I would approach the problem like this:
In a temporary table hold 12 months of data ( i am sure you know all the required queries, just since you asked for tutorials i am thinking it will be helpful may be for you as well as others )
-- Initial Pull Hold 12 months of Data ....
Drop table if exists <TABLE_NAME>;
Create Temporary Table <TABLE_NAME> as (
Select *
From Original Table
Where date_field between current_date -365 and Current_date
);
-- Export data to S3 ...
copy into 's3://path/to/export/directory'
from DB_NAME.SCHEMA_NAME.TABLE_NAME
file_format = (type = csv field_delimiter = '|' skip_header = 0)

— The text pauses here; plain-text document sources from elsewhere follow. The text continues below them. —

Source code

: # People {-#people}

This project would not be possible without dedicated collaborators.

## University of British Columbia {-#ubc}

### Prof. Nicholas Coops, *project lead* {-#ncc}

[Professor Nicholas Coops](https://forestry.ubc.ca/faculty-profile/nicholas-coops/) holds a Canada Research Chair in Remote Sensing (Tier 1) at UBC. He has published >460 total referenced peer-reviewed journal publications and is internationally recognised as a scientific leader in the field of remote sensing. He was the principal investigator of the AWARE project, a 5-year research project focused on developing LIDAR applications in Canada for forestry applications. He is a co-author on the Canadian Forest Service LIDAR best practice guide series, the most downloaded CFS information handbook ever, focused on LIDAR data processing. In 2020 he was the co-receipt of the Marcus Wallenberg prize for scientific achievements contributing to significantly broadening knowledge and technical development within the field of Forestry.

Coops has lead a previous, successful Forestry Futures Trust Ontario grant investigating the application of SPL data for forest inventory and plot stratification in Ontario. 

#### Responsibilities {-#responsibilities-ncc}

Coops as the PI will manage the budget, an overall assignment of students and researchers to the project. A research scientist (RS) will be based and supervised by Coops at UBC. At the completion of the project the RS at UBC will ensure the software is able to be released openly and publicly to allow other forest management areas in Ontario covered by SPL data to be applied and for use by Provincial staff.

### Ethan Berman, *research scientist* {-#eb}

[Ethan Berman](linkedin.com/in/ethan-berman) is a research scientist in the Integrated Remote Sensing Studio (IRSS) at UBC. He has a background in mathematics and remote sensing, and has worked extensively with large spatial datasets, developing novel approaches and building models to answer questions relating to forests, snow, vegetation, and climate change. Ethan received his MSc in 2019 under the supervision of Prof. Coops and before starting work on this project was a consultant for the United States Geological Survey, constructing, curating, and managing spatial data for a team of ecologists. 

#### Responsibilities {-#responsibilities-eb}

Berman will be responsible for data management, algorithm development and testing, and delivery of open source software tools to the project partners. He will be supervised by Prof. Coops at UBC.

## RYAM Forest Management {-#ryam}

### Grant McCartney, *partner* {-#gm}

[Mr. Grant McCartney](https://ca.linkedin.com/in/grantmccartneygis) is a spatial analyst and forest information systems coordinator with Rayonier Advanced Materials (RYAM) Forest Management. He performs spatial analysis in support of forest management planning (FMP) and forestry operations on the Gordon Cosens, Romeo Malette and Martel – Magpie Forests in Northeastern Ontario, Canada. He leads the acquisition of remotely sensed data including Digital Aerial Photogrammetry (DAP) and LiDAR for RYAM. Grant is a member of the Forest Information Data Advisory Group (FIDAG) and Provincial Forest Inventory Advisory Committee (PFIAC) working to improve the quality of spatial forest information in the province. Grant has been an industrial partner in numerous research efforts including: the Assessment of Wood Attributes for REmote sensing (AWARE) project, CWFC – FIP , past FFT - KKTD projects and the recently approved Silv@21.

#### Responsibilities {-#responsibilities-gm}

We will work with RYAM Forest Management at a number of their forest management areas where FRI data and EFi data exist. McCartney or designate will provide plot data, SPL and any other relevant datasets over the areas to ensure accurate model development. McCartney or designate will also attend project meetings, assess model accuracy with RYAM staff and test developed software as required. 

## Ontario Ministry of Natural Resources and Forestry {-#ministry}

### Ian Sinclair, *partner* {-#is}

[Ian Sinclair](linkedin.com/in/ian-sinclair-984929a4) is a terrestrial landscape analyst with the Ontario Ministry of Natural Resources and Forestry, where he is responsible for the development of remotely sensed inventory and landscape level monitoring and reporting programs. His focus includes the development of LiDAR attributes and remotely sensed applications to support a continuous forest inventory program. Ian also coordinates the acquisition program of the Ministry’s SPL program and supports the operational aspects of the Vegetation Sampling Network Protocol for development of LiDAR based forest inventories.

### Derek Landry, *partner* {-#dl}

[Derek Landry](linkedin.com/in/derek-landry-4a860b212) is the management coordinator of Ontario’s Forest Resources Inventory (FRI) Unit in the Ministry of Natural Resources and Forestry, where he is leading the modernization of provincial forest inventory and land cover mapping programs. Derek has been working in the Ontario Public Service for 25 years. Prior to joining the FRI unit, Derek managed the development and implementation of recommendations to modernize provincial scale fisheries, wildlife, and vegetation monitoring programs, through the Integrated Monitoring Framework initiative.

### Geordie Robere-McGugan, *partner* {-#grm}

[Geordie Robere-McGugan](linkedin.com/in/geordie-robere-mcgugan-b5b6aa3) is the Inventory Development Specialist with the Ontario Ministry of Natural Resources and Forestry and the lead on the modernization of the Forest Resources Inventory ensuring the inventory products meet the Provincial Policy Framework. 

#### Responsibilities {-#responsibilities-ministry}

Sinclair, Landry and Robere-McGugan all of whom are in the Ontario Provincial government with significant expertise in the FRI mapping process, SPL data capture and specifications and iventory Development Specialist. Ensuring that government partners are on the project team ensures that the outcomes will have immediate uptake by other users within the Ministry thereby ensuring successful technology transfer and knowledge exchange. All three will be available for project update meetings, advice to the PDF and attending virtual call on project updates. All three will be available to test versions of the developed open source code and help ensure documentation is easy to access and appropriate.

credentials=(aws_key_id='your_aws_key_id' aws_secret_key='your_aws_secret_key');
once your ML stuff is done, import data back to snowflake like this:
-- Import to S3 ...
copy into DB_NAME.SCHEMA_NAME.TABLE_NAME
from 's3://path/to/your/csv_file_name.csv'
credentials=(aws_key_id='your_aws_key_id' aws_secret_key='your_aws_secret_key')
file_format = (type = csv field_delimiter = '|' skip_header = 1);
I am not sure if snowflake has released ML stuff and how you will do ML at your end etc.
for the scheduling I would suggest either:
Place your code in a shell script or a python script and schedule it to run once a month.
Use Snowflake tasks as follows:
CREATE TASK monthly_task_1
WAREHOUSE =
SCHEDULE = 'USING CRON 0 0 1 * * America/Chicago'
AS
insert your create temporary table query here;
CREATE TASK monthly_task_2
WAREHOUSE =
AFTER monthly_task_1
AS
insert your S3 export query here;
You can read more about snowflake tasks here: https://docs.snowflake.com/en/sql-reference/sql/create-task.html
For importing results back to Snowflake from S3 after ML stuff is done, you can add few lines in your ML code ( presumably in Python ) to execute the copy into code for --Import to S3 which is written above.